I have designer clothes. I carefully selected the clothes when I was able to get free clothes in the shelter. I made sure everything I got was designer. It was a once in a lifetime moment and I wanted to leave looking like a Denver-ite. When I walk around I do not look homeless. I am sporting a Calvin Klein Jacket. I am wearing Ann Taylor Shoes. I sometimes wear my AMAZING Michael Kors Winter Coat that I know must of cost hundreds of dollars! I look brand new! I am so proud of my cunning free shopping ways. However the fun I had is starting to lose its flavor.
I took with me a clothing Legacy. So now what? I am still living in Transition Housing. A lot of my friends at the shelter said "I knew you would make it! We are so proud of you!" and the staff looked upon me like a great success story. So now I have to carry the torch, so to speak. I want to come back telling them all that I made it. I can't wait to make it. Now I have to be strong and make it on my own with my son in tow. I want to walk in again one day with thousands of dollars worth of donations. I want to give away 20 brand new Christmas presents to the children at this shelter every year. I want to be able to say that I made it! I want to be able to give back to the shelter!

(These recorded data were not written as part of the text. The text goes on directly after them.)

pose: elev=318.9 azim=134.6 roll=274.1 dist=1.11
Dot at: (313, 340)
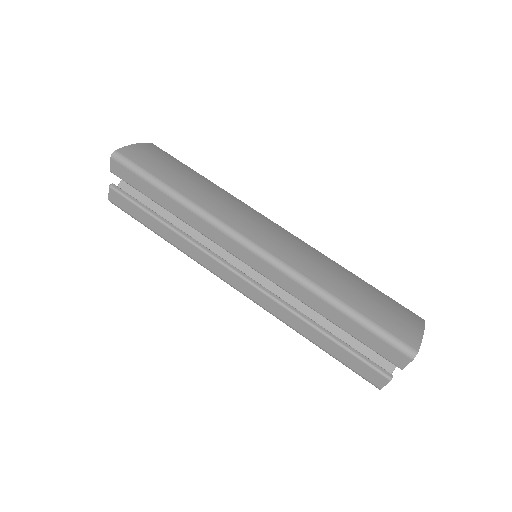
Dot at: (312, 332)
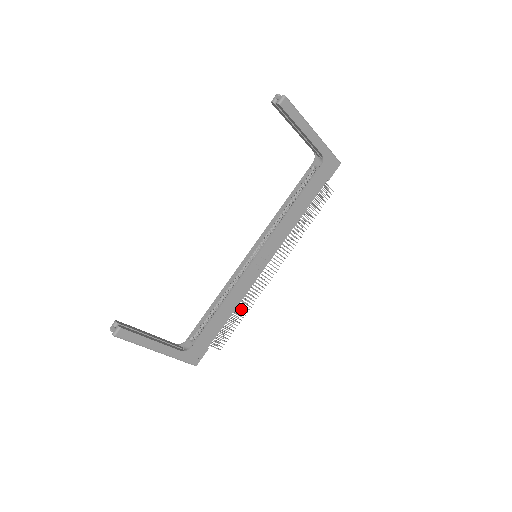
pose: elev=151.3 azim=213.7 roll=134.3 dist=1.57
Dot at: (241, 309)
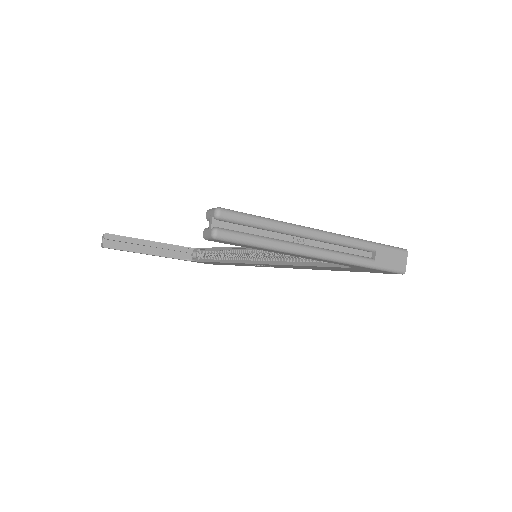
Dot at: occluded
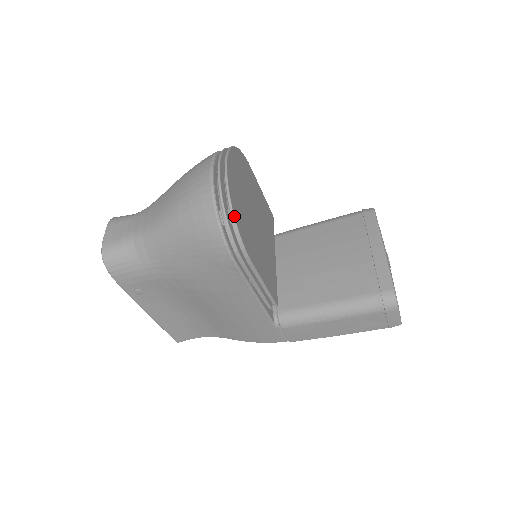
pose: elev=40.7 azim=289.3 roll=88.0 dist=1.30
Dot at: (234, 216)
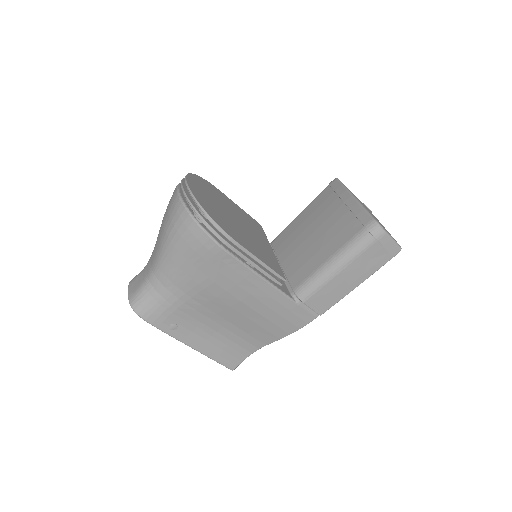
Dot at: (205, 211)
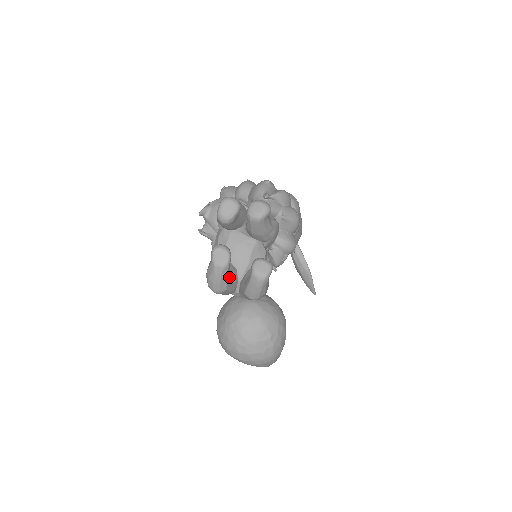
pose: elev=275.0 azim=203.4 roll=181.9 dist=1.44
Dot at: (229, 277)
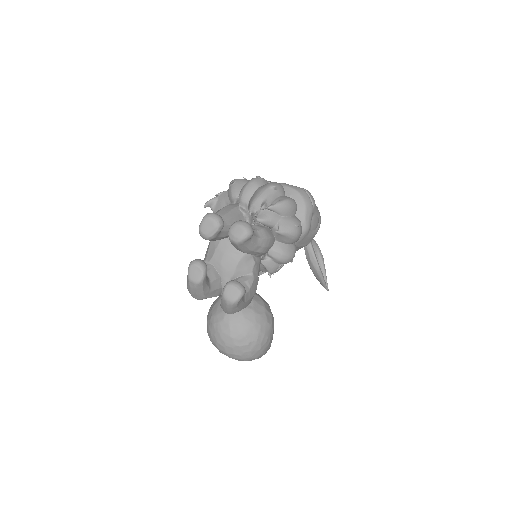
Dot at: (207, 289)
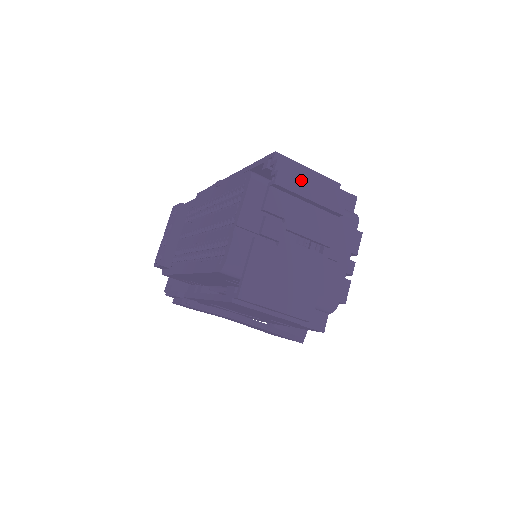
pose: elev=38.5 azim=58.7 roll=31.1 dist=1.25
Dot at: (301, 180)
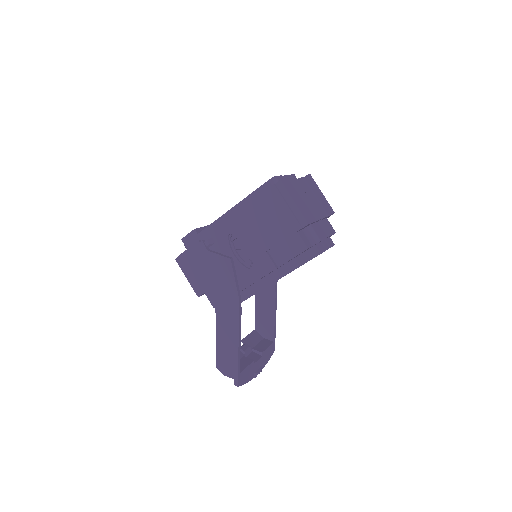
Dot at: occluded
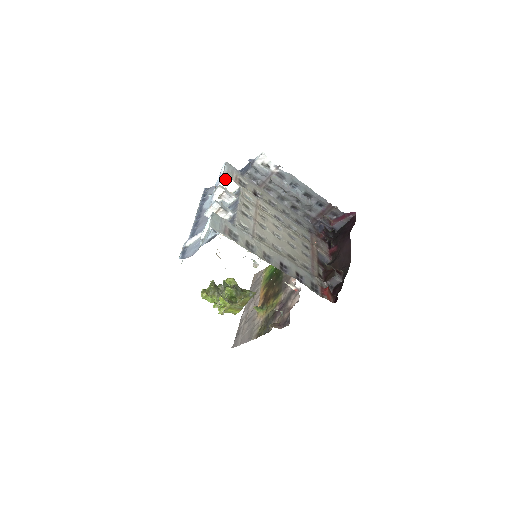
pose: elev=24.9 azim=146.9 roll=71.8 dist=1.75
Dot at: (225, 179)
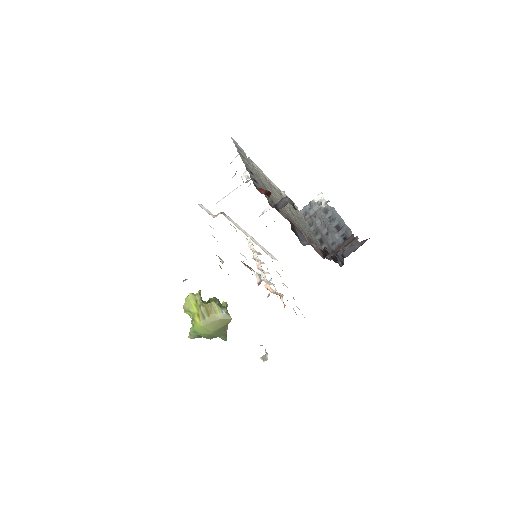
Dot at: occluded
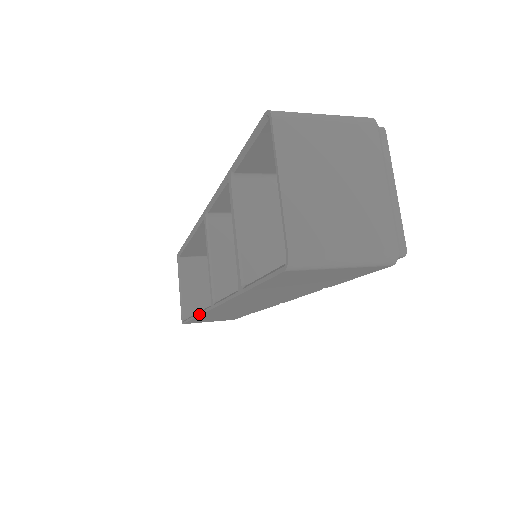
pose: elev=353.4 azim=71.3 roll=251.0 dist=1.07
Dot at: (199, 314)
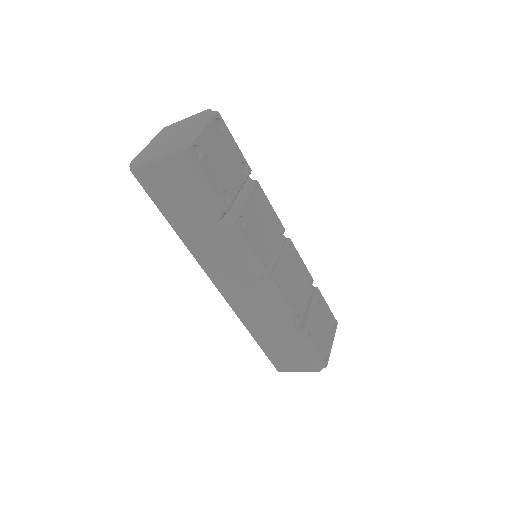
Dot at: (240, 319)
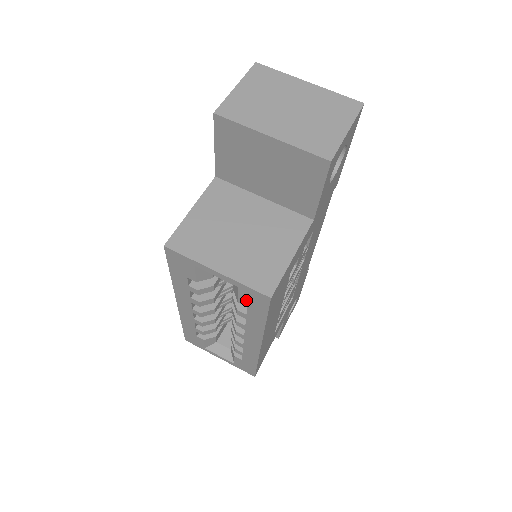
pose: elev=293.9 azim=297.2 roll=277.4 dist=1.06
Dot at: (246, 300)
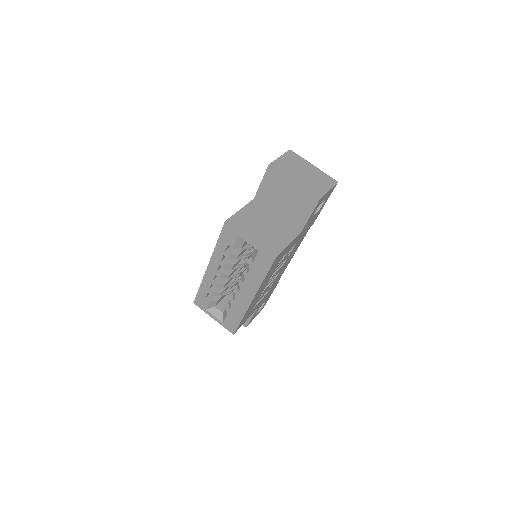
Dot at: (259, 261)
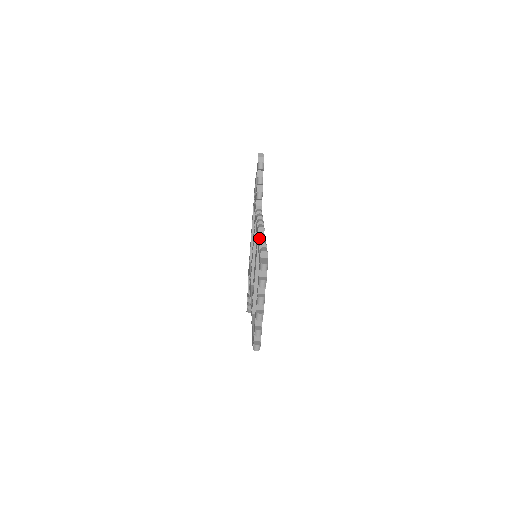
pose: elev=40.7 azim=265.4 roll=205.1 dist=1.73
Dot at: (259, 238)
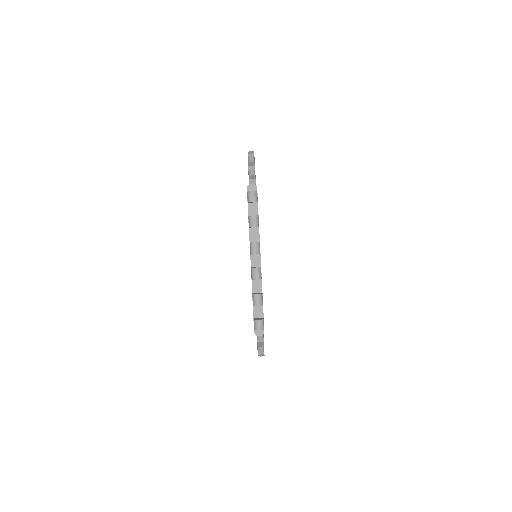
Dot at: occluded
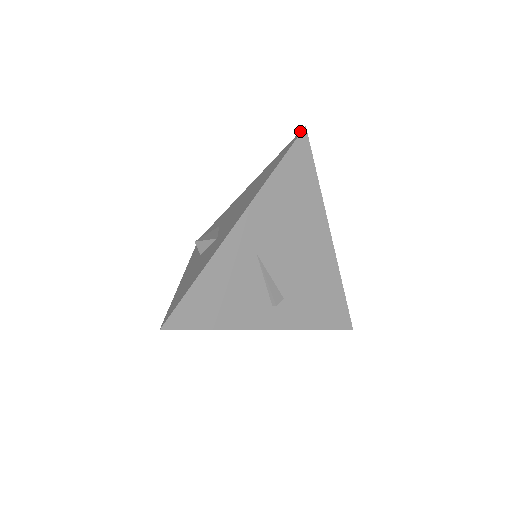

I still go to the VOA dinners occasionally, visit St Francis, the Denver Rescue Mission and other places and say hi to my friends there. I still admit that I need free meals to make it through. I just hope that my transition ways don't make them jealous. Its really wonderful to be able to go back to the apartment. I hope I can make it this year and next year and be out of the system. I don't want to end up like one of my other veteran friends. He told me after the two years were up he had to leave. For reasons I don't understand he ended up homeless and back on the streets again. I pray every night that this does not happen to me or to my son. We deserve to live like the rest of society. We have the right to be happy. It is scary sometimes to think that the responsibility lies mostly on me. I am going to think everything through and not panic. I will be strong for us no matter what.